To find the magnitude of the electric field at point P, we can use the Pythagorean theorem to find the distance from the center of the hemispherical boss to point P. This distance can be expressed as: √(r^2 + (r/2)^2) = √(5r^2/4). Substituting this value into the equation for Etotal, we get: Etotal = -kQ/(5r^2/4) - (σ/2

 

[Moetasim]

I would first start by visualizing the situation described in the question. We have a large sheet of conducting material with a hemispherical conducting boss on it, placed in a uniform electric field. The field is normal to the sheet and has a magnitude of E. We are interested in finding the electric field at the highest point (point P) on the boss.

Next, I would think about the properties of electric fields and how they behave around conducting materials. In this case, we know that the electric field at the surface of a conductor is always perpendicular to the surface. Additionally, the electric field inside a conductor is zero. These concepts will be important in solving this problem.

To start, we can consider the electric field at point P as a combination of two fields - the field from the uniform electric field E and the field from the conducting sheet and boss. We can then break down the problem into two parts:

1. Finding the electric field from the uniform field E at point P.
2. Finding the electric field from the conducting sheet and boss at point P.

For the first part, we can use the fact that the electric field from a uniform field is constant and always perpendicular to the surface. Therefore, the electric field at point P due to the uniform field E will also be E and will be directed perpendicular to the surface of the conducting sheet.

For the second part, we can use the concept of image charges. Since the boss is conducting, it will create an image charge on the opposite side of the sheet. This image charge will have the same magnitude but opposite sign as the original charge. By considering the electric field from both the conducting sheet and its image charge, we can find the electric field at point P.

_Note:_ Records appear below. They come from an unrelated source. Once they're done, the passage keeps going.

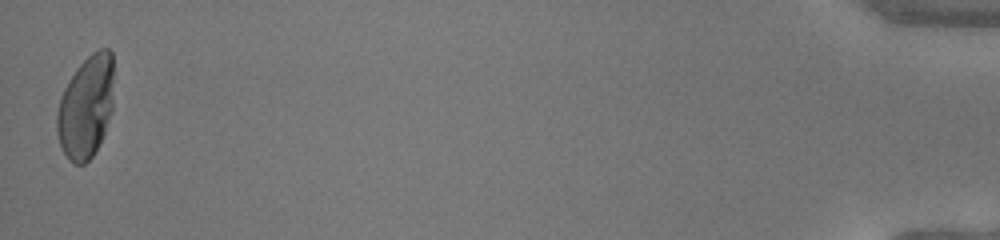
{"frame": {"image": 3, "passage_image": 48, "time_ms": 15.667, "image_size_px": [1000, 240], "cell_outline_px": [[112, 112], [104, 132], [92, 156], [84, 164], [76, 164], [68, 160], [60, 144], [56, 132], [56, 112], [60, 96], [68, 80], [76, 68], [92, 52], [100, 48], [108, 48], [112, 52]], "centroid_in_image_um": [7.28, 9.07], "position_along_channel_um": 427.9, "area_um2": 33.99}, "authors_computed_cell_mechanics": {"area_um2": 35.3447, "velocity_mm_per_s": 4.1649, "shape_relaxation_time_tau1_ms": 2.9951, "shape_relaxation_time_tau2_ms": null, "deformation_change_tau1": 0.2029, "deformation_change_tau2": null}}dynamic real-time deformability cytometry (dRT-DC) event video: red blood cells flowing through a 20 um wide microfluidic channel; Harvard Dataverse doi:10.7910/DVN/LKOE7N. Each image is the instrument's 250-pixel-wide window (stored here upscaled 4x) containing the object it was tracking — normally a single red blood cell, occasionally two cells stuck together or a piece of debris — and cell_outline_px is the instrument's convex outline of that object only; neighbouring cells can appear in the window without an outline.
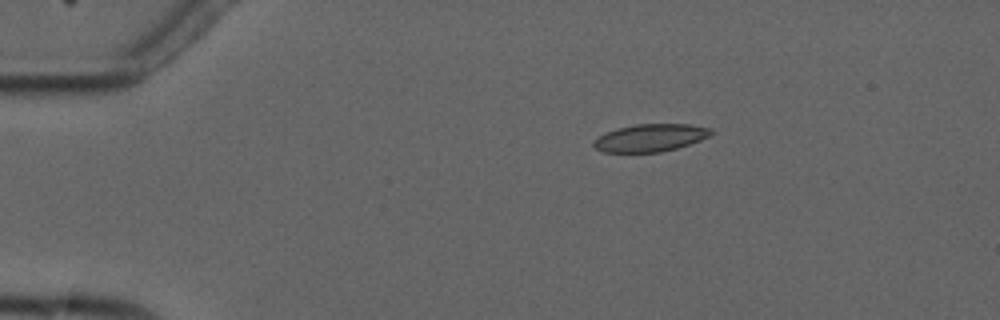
{"species": "common noctule bat (a hibernating species)", "species_latin": "Nyctalus noctula", "temperature_condition": "cold", "stored_images_in_passage": 5, "camera_frame_rate_fps": 3000, "um_per_image_px": 0.085, "animal": {"sex": "male", "forearm_length_mm": 52.5}, "frame": {"image": 1, "passage_image": 3, "time_ms": 3.333, "image_size_px": [1000, 320], "cell_outline_px": [[712, 132], [708, 136], [700, 140], [676, 148], [660, 152], [604, 152], [596, 148], [592, 144], [600, 136], [616, 128], [636, 124], [692, 124], [712, 128]], "centroid_in_image_um": [55.3, 11.7], "position_along_channel_um": 29.7, "area_um2": 18.61}}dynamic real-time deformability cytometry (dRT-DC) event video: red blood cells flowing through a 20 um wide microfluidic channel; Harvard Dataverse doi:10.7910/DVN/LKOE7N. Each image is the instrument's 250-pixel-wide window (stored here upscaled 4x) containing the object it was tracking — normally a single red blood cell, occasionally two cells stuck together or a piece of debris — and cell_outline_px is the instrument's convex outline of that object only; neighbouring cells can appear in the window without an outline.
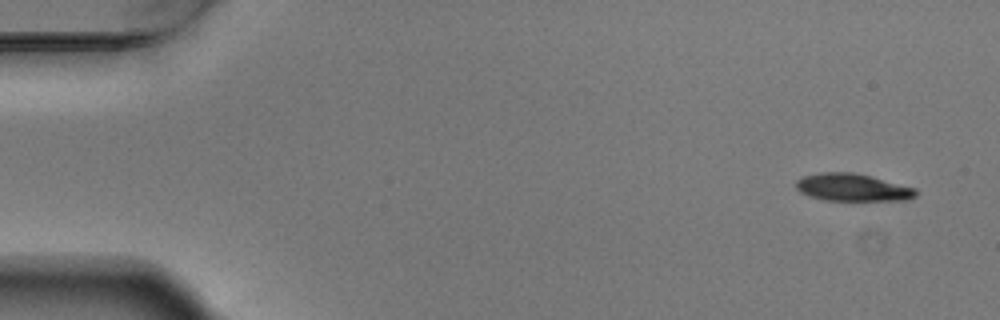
{"species": "Egyptian fruit bat (a non-hibernating species)", "species_latin": "Rousettus aegyptiacus", "temperature_condition": "warm", "stored_images_in_passage": 4, "camera_frame_rate_fps": 3000, "um_per_image_px": 0.085, "animal": {"sex": "male"}, "frame": {"image": 1, "passage_image": 1, "time_ms": 0.0, "image_size_px": [1000, 320], "cell_outline_px": [[920, 192], [916, 196], [908, 200], [824, 200], [808, 196], [800, 192], [796, 188], [796, 180], [804, 176], [820, 172], [852, 172], [916, 188]], "centroid_in_image_um": [72.46, 15.94], "position_along_channel_um": 12.5, "area_um2": 19.13}}
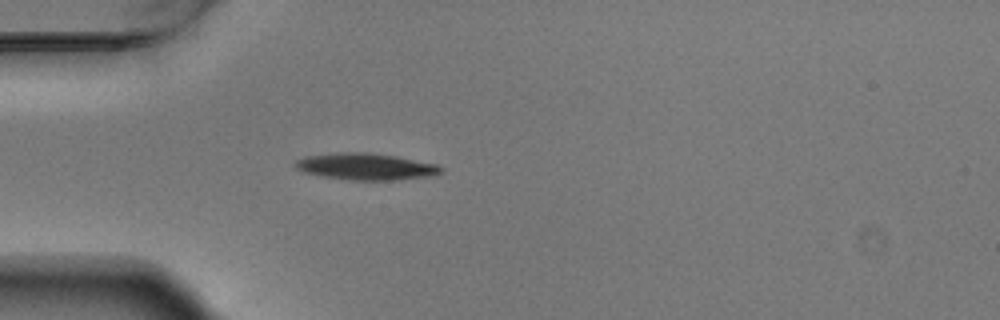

Using these two parts, we can then add the electric fields from the uniform field and the conducting sheet and boss to find the total electric field at point P. This will give us a final value of 3E, as desired.

In conclusion, as a scientist, I would approach this problem by visualizing the situation, considering the properties of electric fields, and breaking the problem down into smaller parts. By using the concepts of uniform fields and image charges, we can find the electric field at point P to be 3E.